Mr. Moscato continued, “In addition to the exciting news about Olaregen, this morning we paid the final cash payment of $138,000 dollars to another note holder on top of the $900,000 final payment in cash Friday to another note holder, thereby closing those notes out completely, further enhancing our balance sheet as we make our move to the Nasdaq stock exchange.”
“Also, we are preparing the legal merger documents for NuGenerex Immuno-Oncology (NGIO) for the merger into a public entity. We are excited about this initiative, as the NGIO spin-out will enable us to recapture the value of our immuno-oncology assets, including the AE37 immunotherapeutic vaccine and the Ii-Key immune activation technology.
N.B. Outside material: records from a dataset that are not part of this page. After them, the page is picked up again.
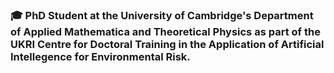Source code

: ### :mortar_board: PhD Student at the University of Cambridge's Department of Applied Mathematica and Theoretical Physics as part of the UKRI Centre for Doctoral Training in the Application of Artificial Intellegence for Environmental Risk.
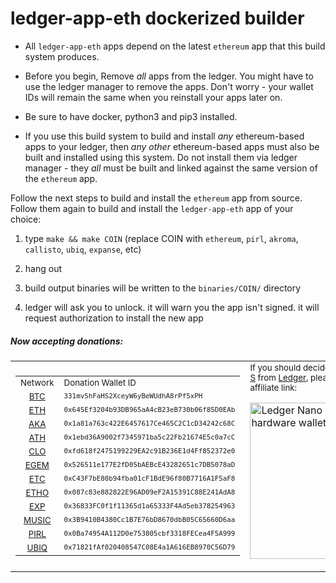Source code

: # ledger-app-eth dockerized builder

* All `ledger-app-eth` apps depend on the latest `ethereum` app that this build system produces.

* Before you begin, Remove *all* apps from the ledger.  You might have to use the ledger manager to remove the apps.  Don't worry - your wallet IDs will remain the same when you reinstall your apps later on.

* Be sure to have docker, python3 and pip3 installed.

* If you use this build system to build and install _any_ ethereum-based apps to your ledger, then _any other_ ethereum-based apps must also be built and installed using this system.  Do not install them via ledger manager - they _all_ must be built and linked against the same version of the `ethereum` app.


Follow the next steps to build and install the `ethereum` app from source.  Follow them again to build and install the `ledger-app-eth` app of your choice:

1) type `make && make COIN` (replace COIN with `ethereum`, `pirl`, `akroma`, `callisto`, `ubiq`, `expanse`, etc)

2) hang out

3) build output binaries will be written to the `binaries/COIN/` directory

4) ledger will ask you to unlock.  it will warn you the app isn't signed.  it will request authorization to install the new app


##### Now accepting donations:
<table><tr><td>
<table>
<tr><td align="center"><sub>Network</sub></td><td><sub>Donation Wallet ID</sub></tr>
<tr><td align="center"><sub><a href="https://www.blockchain.com/btc/address/331mv5hFaHS2XceyW6yBeWUdhA8rPf5xPH">BTC</a></sub></td><td><sub><tt>331mv5hFaHS2XceyW6yBeWUdhA8rPf5xPH</tt></sub></td></tr>
<tr><td align="center"><sub><a href="https://etherscan.io/address/0x645Ef3204b93DB965aA4cB23eB730b06f85D0EAb">ETH</a></sub></td><td><sub><tt>0x645Ef3204b93DB965aA4cB23eB730b06f85D0EAb</tt></sub></td></tr>
<tr><td align="center"><sub><a href="https://akroma.io/en/explorer/address/0x1a81a763c422E6457617Ce465C2C1cD34242c68C">AKA</a></sub></td><td><sub><tt>0x1a81a763c422E6457617Ce465C2C1cD34242c68C</tt></sub></td></tr>
<tr><td align="center"><sub><a href="https://scan.atheios.com/addr/0x1ebd36a9002f7345971ba5c22fb21674e5c0a7cc">ATH</a></sub></td><td><sub><tt>0x1ebd36A9002f7345971ba5c22Fb21674E5c0a7cC</tt></sub></td></tr>
<tr><td align="center"><sub><a href="https://cloexplorer.org/addr/0xfd618f2475199229EA2c91B236E1d4Ff852372e0">CLO</a></sub></td><td><sub><tt>0xfd618f2475199229EA2c91B236E1d4Ff852372e0</tt></sub></td></tr>
<tr><td align="center"><sub><a href="https://explorer.egem.io/addr/0x526511e177E2fD05bAEBcE43282651c7DB5078aD">EGEM</a></sub></td><td><sub><tt>0x526511e177E2fD05bAEBcE43282651c7DB5078aD</tt></sub></td></tr>
<tr><td align="center"><sub><a href="https://gastracker.io/addr/0xc43f7be80b94fba01cf1bde96f80b7716a1f5af8">ETC</a></sub></td><td><sub><tt>0xC43F7bE80b94fba01cF1BdE96f80B7716A1F5aF8</tt></sub></td></tr>
<tr><td align="center"><sub><a href="https://explorer.ether1.org/addr/0x087c83e882822E96AD09eF2A15391C88E241AdA8">ETHO</a></sub></td><td><sub><tt>0x087c83e882822E96AD09eF2A15391C88E241AdA8</tt></sub></td></tr>
<tr><td align="center"><sub><a href="https://www.gander.tech/address/0x36833FC0f1f11365d1a65333F4Ad5eb378254963">EXP</a></sub></td><td><sub><tt>0x36833FC0f1f11365d1a65333F4Ad5eb378254963</tt></sub></td></tr>
<tr><td align="center"><sub><a href="https://explorer.musicoin.org/account/0x3B9410B4380Cc1B7E76bD8670dbB05C65660D6aa">MUSIC</a></sub></td><td><sub><tt>0x3B9410B4380Cc1B7E76bD8670dbB05C65660D6aa</tt></sub></td></tr>
<tr><td align="center"><sub><a href="https://poseidon.pirl.io/explorer/address/0x0Ba74954A112D0e753805cbf3318FECea4F5A999">PIRL</a></sub></td><td><sub><tt>0x0Ba74954A112D0e753805cbf3318FECea4F5A999</tt></sub></td></tr>
<tr><td align="center"><sub><a href="https://ubiqscan.io/en/address/0x71821fAf020408547C08E4a1A616EB8970C56D79">UBIQ</a></sub></td><td><sub><tt>0x71821fAf020408547C08E4a1A616EB8970C56D79</tt></sub></td></tr>
</table>
</td><td width=300 valign="bottom">
<sub>If you should decide to pick up a <a href="https://www.ledger.com/products/ledger-nano-s?r=eda7c183c5fc&tracker=LEDGER_APP_ETH_DOCKERIZED">Ledger Nano S</a> from <a href="https://www.ledger.com?r=eda7c183c5fc">Ledger</a>, please consider using my affiliate link:</sub>

<a href="https://www.ledger.com?r=eda7c183c5fc"><img width=300 height=250 alt="Ledger Nano S - The secure hardware wallet" src="https://www.ledgerwallet.com/images/promo/nano-s/ledger_nano-s_3-0-0x2-5-0.jpg"></a>

</td></tr></table>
We are also building additional value for shareholders with the acquisition of Kiromic Inc. and their clinical stage immunotherapy program, which has received the final orphan indication in ovarian cancer from the FDA. Moreover, Kiromic’s oral vaccine technology and the DIAMOND AI artificial intelligence algorithm for identification of neo-antigens will advance the treatment of cancer with personalized immunotherapy regimens. We believe the spin-out of NGIO and subsequent acquisitions will add hundreds of millions in assets and value to further enhance the Generex balance sheet.”
“Finally, I would like to provide our shareholders with an update on the hospital network and pharmacy business that we have been evaluating over the last several months. We are doing the necessary work to evaluate the potential of acquiring up to 13 hospitals, which includes rural hospitals designated as federal Critical Access Hospitals (CAHs) that provide payments and incentives under CMS. We are also very active with negotiations to acquire the direct-to-patient pharmacy business that we have audited over the last year. Now that we have completed the audit, we plan to move forward with this acquisition once we are Nasdaq listed. These acquisitions will complement our new partnerships with endocrinology clinics in Arizona where we are creating an MSO/HMO model with integrated specialty services for complex diabetes patients, including ophthalmology and podiatry services. Plus, we plan to provide patient focused services and cutting edge products through our physician networks to provide clinical and economic benefits for doctors and patients. Our end-to-end service model will drastically change the way patient centric treatment and coordinated care is administered locally as we build the NuGenerex model nationwide!”